Anyway, many of the mistakes can be corrected by just using postprocessing heuristics (e.g. final “nn” doesn’t make any sense in Japanese, and “tm” is not a valid consontant cluster).  I decided I was satisfied enough with this model to leave it as it is for now – especially given I had already spent weeks on this whole process.

This is the model that I ultimately included with the Japanese Name Converter app.  The app processes any name that is not found in the built-in dictionary of 4,000 names, spits out the resulting roomaji, applies some postprocessing heuristics to obey the phonotactics of Japanese (like in the “nn” example above), converts the roomaji to katakana, and displays the result on the screen.
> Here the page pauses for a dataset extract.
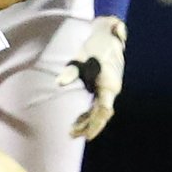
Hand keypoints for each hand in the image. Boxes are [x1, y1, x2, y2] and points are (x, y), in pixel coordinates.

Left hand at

Of course, because it only fires when a name is outside the set of 4,000 relatively common names, the average user may actually never see the output from my TBL model. However, I like having it in the app because I think it adds something unique.  I looked around at other “your name in Japanese” apps and websites, but none of them are capable of transliterating any old arbitrary string.  They always give an error when the name doesn’t happen to be in their database.  At least with my app, you’ll always get some transliteration, even if it’s not a perfect one.

The Japanese Name Converter is currently my third most popular Android app, after Pokédroid and Chord Reader, which I think is pretty impressive given that I never updated it.  The source code is available at Github.